Prosafestival Innsbruck

Hartgesottene Glücksritter, schräge Hoffnungsträger

Literatur, Literatur, Literatur heißt es zum zehnten Mal beim Innsbrucker Prosafestival. Zum Beginn gibt es zwei Debüts mit Tirolbezug.

Von J. Leitner und S. Strobl

Innsbruck –In den kommenden Tagen wird Innsbruck wieder zum Dreiländereck in Sachen Literatur. Autorinnen und Autoren aus Österreich, Deutschland und der Schweiz treten zum gemeinsamen Lesen beim „10. Innsbrucker Prosafestival“ an. Etablierte Autorinnen sind ebenso dabei wie Einsteiger in der literarischen Szene. Die Debüts von Nikolai Vogel und Elisabeth Hager geben einen Vorgeschmack auf die Jubiläumsausgabe des Literaturfestes und einen Einblick in junge Literatur.

Da stellt einer fest, dass er plötzlich und unzureichend informiert Zuarbeiter eines international agierenden Diamantenschmugglerrings geworden ist, und was macht er? Er macht natürlich weiter, verschiebt Unsummen, staubt seine zehn Prozent ab und verliert zusehends die Kontrolle. Von seinem in tumber Lethargie erstarrten Leben als Lohnschreiber für ein Computer-Fachmagazin, vom Blümchensex mit der angehenden Juristin Christine und von zugemüllten Mail-Accounts will der Protagonist von Nikolai Vogels Roman-Debüt „Spam Diamond“ (erschienen beim Tiroler Haymon Verlag) nichts mehr wissen. Im Gegenteil: Zunächst ordentlich abkassieren, dann mit Veronique, einer fleischgewordenen „Youporn“-Fantasie aus Antwerpen, irgendwo neu anfangen. Und bis dahin, als Seelenbalsam sozusagen: Jede Menge Bier und hin und wieder ein paar Zeilen Wolf Dieter Brinkmann. Vogel erweist sich mit „Spam Diamond“ als meisterhafter Eindampfer von Sprachfloskeln. Wer braucht schon schmückende Adjektive und abgeschmackte Erzählmätzchen, wenn man stattdessen in sattem Stakkato auf ein zunächst überraschendes und doch in aller Konsequenz einzig mögliches Ende zurasen kann: hardboiled 2.0.
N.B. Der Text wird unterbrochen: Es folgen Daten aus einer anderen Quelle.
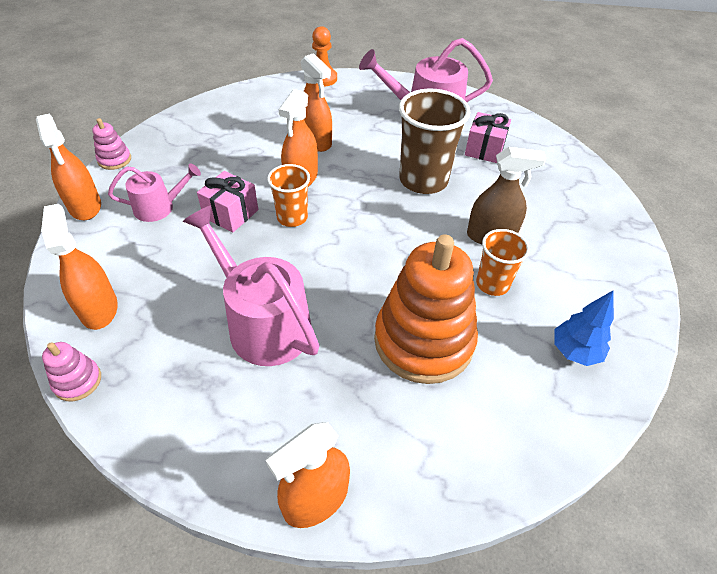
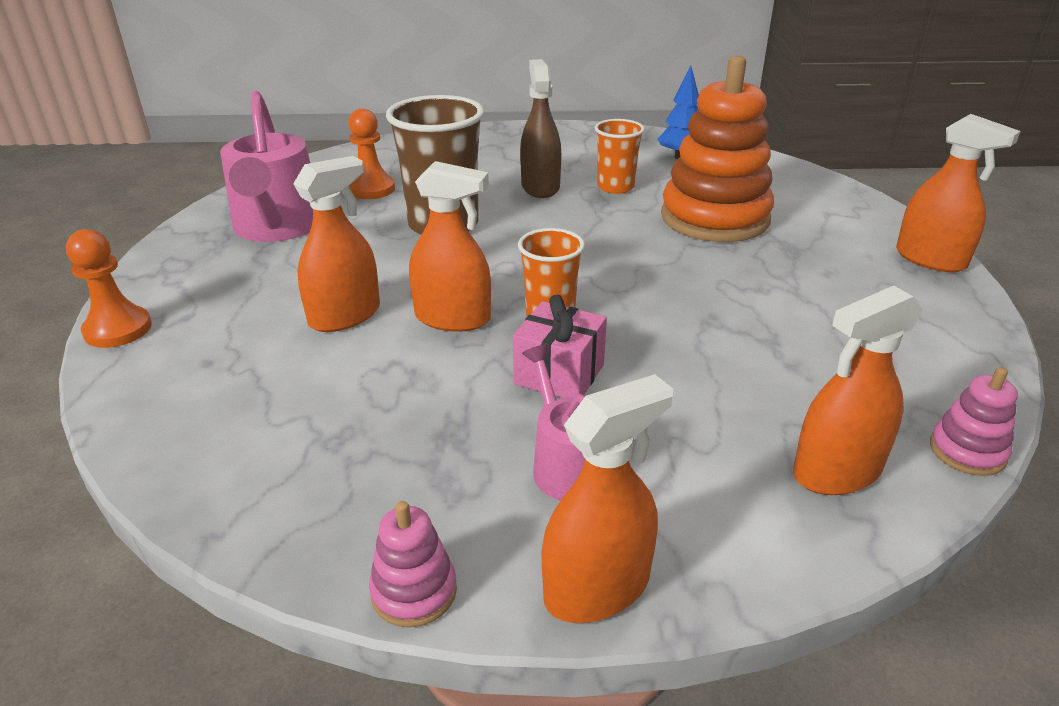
camera: 95 degrees left, 15 degrees down
pink watering can [183,205,320,366] -> none
pink gift [465,112,511,163] -> orange pawn [348,108,395,199]

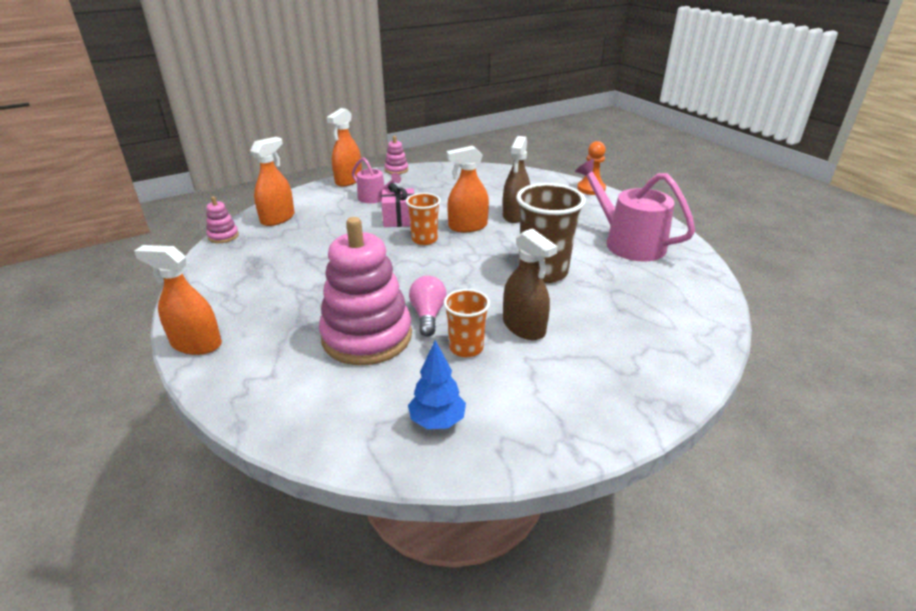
camera: 150 degrees right, 0 degrees up
orange spray bottle [293,156,380,332] -> brown spray bottle [503,136,530,223]
orange pawn [348,108,395,199] -> none
orange stacking toy [661,56,774,242] -> pink stacking toy [319,217,412,365]
none -> pink light bulb [409,276,447,337]

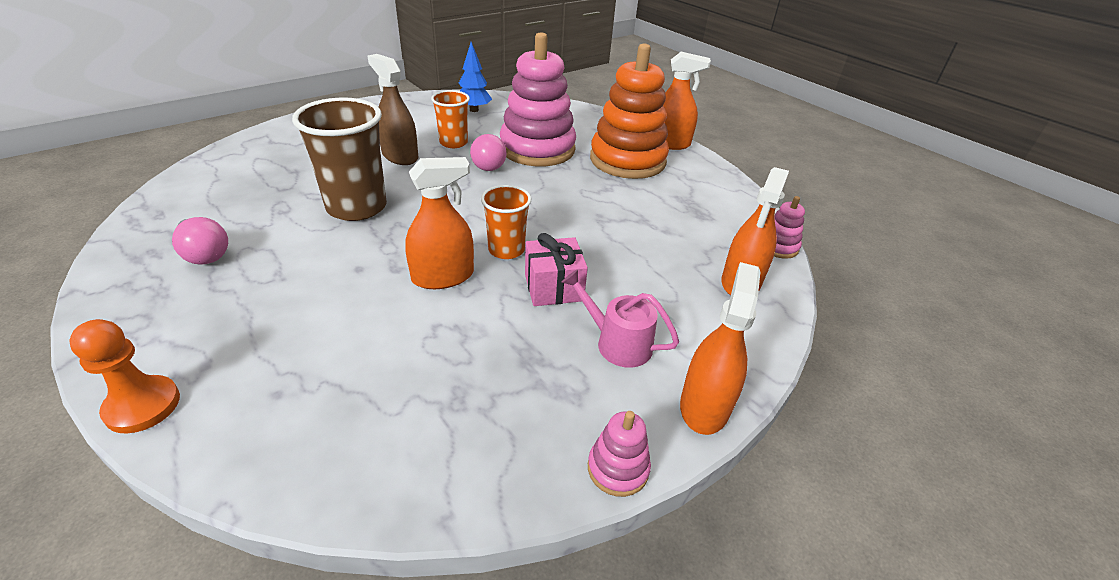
camera: 170 degrees right, 5 degrees up
brown spray bottle [503,136,530,223] -> none
pink watering can [575,159,695,261] -> pink light bulb [172,217,228,265]
none -> orange stacking toy [590,43,669,179]

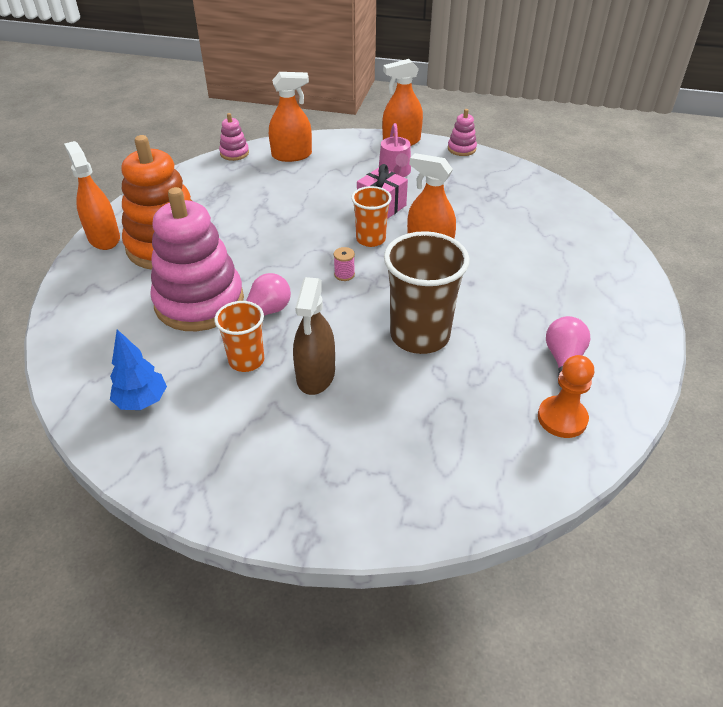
camera: 125 degrees left, 5 degrees up
orange pawn [69,319,180,434] -> orange pawn moved to [538,355,594,438]
none -> pink spool [334,247,355,281]

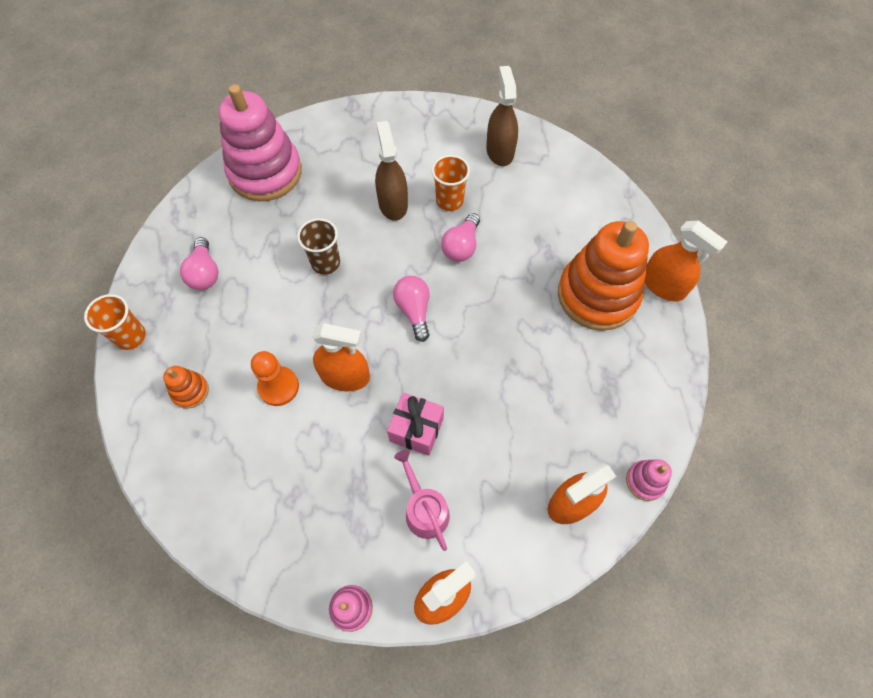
camera: 160 degrees right, 20 degrees up
blue tree [110,329,167,410] -> brown spray bottle [486,66,518,166]
pink stacking toy [150,187,244,331] -> pink stacking toy moved to [218,84,302,201]
pink spool [334,247,355,281] -> pink light bulb [393,276,430,342]
orange cup [351,186,392,247] -> orange cup moved to [84,294,146,350]
brown cup [384,231,470,354] -> brown cup [297,218,340,274], size x0.58
orange pawn [538,355,594,438] -> orange pawn moved to [251,351,299,406]
none -> orange stacking toy [163,366,209,409]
Wer ein Faible für coole Namen hat, kann anschließend zu Elisabeth R. Hagers Erstling „Kometen“ (Milena Verlag) greifen. Die gebürtige St. Johannerin schickt Bubi Bergerer auf einen schrägen Trip von Berlin über Tirol nach Rom. Und erzählt dabei die Geschichte einer Selbstbehauptung. Bubi hat ihren langweiligen Job in Berlin satt, sie flieht nach einer Drogennacht mit Hans nach Tirol. Übelkeit im Lkw eines türkischstämmigen Deutschen deutet auf eine Schwangerschaft hin. Zu Hause unterhalb des Kitzbüheler Horns gesteht die Mutter Bubi, dass ihr Vater nicht ihr Vater ist. Bubi steigt auf die Alm, gibt sich einem neuen Trip und einem Albtraum hin. Vielleicht bringt sie versehentlich Hans noch in Innsbruck um. Doch dann sucht sie ihren Vater in Rom. Wer, wenn nicht Kinder, sind die Hoffnung der Welt, heißt es dann ironisch. Einige gesellschaftliche Klischees wirken als Muss. Trotzdem ist „Kometen“ eine Talentprobe, ein von flotter Hand geschriebenes Roadmovie.

Als Vorgeschmack auf das zehnte Prosafestival erklären die Autorin Sabine Gruber und ihr Lektor Martin Hielscher heute um 19 Uhr in der „Haymon“-Buchhandlung, „wie aus Manuskripten Bücher werden“.